[Input records]
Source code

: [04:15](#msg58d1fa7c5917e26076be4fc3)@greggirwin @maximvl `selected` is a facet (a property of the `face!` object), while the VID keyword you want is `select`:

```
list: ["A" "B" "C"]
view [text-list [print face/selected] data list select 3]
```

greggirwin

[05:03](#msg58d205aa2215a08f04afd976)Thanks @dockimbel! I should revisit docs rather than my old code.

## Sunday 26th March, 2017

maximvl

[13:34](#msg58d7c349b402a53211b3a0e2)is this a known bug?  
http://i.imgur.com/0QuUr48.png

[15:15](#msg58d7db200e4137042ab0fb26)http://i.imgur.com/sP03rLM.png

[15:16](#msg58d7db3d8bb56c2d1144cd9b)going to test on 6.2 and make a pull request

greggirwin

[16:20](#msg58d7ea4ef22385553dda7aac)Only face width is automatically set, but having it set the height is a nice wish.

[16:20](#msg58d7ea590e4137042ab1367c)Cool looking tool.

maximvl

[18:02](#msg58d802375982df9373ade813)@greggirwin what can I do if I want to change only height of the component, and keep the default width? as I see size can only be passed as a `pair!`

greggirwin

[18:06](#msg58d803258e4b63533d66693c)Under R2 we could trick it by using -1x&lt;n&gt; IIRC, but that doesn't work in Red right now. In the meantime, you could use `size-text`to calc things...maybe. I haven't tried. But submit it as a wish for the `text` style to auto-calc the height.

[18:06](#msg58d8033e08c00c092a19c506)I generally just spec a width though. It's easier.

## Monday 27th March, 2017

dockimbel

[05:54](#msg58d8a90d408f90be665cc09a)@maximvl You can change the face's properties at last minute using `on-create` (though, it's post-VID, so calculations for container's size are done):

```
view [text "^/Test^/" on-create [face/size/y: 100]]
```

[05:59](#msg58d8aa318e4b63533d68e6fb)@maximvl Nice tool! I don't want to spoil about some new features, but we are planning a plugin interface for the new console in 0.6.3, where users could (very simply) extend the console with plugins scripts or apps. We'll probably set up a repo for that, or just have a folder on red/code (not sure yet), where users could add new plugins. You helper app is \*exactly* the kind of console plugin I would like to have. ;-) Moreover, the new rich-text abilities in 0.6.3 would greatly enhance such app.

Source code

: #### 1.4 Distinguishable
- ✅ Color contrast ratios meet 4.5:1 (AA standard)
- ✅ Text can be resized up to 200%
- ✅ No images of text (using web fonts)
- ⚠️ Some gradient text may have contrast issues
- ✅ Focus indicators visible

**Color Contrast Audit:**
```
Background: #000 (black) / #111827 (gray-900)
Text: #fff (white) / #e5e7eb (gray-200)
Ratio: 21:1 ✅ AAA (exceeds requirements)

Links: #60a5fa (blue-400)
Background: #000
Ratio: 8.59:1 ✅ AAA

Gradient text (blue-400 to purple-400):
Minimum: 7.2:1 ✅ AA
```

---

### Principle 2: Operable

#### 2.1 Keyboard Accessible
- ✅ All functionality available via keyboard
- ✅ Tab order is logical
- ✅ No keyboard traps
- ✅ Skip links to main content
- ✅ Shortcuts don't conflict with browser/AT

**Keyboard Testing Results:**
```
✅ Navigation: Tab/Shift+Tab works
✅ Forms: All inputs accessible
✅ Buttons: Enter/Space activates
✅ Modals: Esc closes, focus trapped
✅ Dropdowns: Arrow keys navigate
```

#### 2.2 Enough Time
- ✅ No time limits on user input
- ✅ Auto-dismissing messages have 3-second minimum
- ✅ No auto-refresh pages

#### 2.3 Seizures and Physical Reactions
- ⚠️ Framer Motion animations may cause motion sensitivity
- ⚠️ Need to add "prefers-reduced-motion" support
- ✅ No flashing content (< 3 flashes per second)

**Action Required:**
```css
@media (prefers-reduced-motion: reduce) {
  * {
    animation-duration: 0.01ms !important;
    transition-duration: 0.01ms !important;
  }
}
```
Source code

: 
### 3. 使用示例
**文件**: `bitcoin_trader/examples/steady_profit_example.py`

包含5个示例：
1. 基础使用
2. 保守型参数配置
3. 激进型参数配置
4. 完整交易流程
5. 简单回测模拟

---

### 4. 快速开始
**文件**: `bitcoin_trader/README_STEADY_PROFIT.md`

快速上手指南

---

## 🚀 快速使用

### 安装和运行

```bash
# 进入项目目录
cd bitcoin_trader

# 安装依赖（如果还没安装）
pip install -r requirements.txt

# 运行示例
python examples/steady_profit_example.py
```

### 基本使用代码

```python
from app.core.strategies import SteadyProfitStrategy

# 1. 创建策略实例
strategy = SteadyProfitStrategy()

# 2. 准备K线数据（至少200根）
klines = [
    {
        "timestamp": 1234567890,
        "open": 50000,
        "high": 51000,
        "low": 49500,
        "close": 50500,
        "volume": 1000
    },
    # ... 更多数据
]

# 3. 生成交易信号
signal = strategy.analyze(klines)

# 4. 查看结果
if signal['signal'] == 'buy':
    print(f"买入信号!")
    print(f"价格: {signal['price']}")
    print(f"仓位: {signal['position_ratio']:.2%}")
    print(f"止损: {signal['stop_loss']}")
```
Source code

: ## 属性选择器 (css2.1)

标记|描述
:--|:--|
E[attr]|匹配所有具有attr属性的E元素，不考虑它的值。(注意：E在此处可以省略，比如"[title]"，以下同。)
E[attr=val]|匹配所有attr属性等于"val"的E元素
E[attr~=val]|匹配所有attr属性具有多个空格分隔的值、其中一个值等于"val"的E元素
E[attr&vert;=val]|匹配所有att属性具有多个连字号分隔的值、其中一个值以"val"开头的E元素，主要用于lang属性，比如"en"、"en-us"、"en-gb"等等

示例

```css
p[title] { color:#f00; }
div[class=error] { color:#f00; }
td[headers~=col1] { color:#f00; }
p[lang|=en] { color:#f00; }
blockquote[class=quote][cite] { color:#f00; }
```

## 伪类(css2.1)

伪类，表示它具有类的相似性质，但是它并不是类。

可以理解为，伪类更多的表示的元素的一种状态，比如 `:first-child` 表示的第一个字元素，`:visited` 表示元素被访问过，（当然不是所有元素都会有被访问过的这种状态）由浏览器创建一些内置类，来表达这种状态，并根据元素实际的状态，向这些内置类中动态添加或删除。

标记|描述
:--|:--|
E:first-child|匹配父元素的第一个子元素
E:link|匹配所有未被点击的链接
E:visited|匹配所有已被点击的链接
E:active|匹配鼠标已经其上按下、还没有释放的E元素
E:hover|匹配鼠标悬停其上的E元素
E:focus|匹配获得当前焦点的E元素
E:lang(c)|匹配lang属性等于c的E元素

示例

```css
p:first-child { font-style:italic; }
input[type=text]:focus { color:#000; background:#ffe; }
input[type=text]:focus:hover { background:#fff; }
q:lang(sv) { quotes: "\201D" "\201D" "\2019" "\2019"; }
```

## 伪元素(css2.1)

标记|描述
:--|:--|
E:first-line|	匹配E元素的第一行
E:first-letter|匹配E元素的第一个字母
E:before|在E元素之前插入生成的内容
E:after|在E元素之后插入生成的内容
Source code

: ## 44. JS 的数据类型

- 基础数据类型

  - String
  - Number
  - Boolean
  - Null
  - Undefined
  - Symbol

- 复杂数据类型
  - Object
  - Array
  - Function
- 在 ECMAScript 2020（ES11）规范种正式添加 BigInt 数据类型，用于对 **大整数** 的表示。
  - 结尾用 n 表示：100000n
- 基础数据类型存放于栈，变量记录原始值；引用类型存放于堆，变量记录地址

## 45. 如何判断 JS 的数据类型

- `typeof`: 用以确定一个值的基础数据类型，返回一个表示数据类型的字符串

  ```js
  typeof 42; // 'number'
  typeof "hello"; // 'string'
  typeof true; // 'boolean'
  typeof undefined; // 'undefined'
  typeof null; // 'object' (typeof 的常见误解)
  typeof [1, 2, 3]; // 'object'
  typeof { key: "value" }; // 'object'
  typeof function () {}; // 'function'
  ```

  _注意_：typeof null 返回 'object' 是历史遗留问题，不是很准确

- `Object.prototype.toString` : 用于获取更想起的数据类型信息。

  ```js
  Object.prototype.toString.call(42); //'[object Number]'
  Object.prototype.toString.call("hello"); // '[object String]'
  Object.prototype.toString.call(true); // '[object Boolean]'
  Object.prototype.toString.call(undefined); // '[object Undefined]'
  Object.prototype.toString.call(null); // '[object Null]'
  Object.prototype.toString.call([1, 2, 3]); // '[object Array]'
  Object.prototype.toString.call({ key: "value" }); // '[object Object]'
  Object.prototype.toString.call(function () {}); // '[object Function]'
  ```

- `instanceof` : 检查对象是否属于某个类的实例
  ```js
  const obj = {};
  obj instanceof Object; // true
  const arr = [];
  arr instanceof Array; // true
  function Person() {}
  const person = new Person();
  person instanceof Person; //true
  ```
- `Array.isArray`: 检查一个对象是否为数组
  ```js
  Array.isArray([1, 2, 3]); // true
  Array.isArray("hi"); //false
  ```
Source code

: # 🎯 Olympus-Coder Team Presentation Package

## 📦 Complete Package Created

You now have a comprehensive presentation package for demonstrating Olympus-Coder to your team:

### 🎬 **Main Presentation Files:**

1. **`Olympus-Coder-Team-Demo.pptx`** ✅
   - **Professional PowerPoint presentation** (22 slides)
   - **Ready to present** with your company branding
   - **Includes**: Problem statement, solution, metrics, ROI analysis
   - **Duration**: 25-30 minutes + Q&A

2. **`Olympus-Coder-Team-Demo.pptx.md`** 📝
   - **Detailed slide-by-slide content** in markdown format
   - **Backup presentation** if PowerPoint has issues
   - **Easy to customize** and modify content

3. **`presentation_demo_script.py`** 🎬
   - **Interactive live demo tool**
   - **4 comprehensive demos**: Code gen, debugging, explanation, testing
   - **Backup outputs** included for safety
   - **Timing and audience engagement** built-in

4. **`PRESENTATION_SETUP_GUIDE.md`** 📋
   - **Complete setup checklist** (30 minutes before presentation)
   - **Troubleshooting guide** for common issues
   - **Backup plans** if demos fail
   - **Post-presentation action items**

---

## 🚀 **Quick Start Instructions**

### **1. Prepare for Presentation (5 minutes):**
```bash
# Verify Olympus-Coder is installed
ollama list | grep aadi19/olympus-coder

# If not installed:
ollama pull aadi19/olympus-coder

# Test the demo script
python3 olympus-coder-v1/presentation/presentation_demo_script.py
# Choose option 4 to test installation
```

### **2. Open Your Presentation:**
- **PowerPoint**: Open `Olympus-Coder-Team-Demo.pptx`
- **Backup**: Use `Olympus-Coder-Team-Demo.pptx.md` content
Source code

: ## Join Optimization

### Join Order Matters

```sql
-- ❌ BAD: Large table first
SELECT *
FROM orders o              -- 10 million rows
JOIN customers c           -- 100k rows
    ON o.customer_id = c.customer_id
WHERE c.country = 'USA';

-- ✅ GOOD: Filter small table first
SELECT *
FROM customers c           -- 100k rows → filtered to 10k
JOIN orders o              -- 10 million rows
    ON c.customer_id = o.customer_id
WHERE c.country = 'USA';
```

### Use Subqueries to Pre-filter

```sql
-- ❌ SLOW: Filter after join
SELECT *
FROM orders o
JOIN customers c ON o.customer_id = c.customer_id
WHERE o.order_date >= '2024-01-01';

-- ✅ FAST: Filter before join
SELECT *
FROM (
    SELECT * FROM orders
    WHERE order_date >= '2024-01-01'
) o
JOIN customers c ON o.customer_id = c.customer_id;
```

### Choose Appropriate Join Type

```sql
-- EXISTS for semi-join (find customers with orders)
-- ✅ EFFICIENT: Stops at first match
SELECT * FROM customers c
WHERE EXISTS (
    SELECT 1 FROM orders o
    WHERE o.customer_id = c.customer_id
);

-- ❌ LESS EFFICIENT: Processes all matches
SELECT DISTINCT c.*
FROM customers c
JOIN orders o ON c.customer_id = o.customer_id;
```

[Directions] Lines in the data that include the word "installed" should all be copied.

[Result of the task]
# Verify Olympus-Coder is installed
# If not installed:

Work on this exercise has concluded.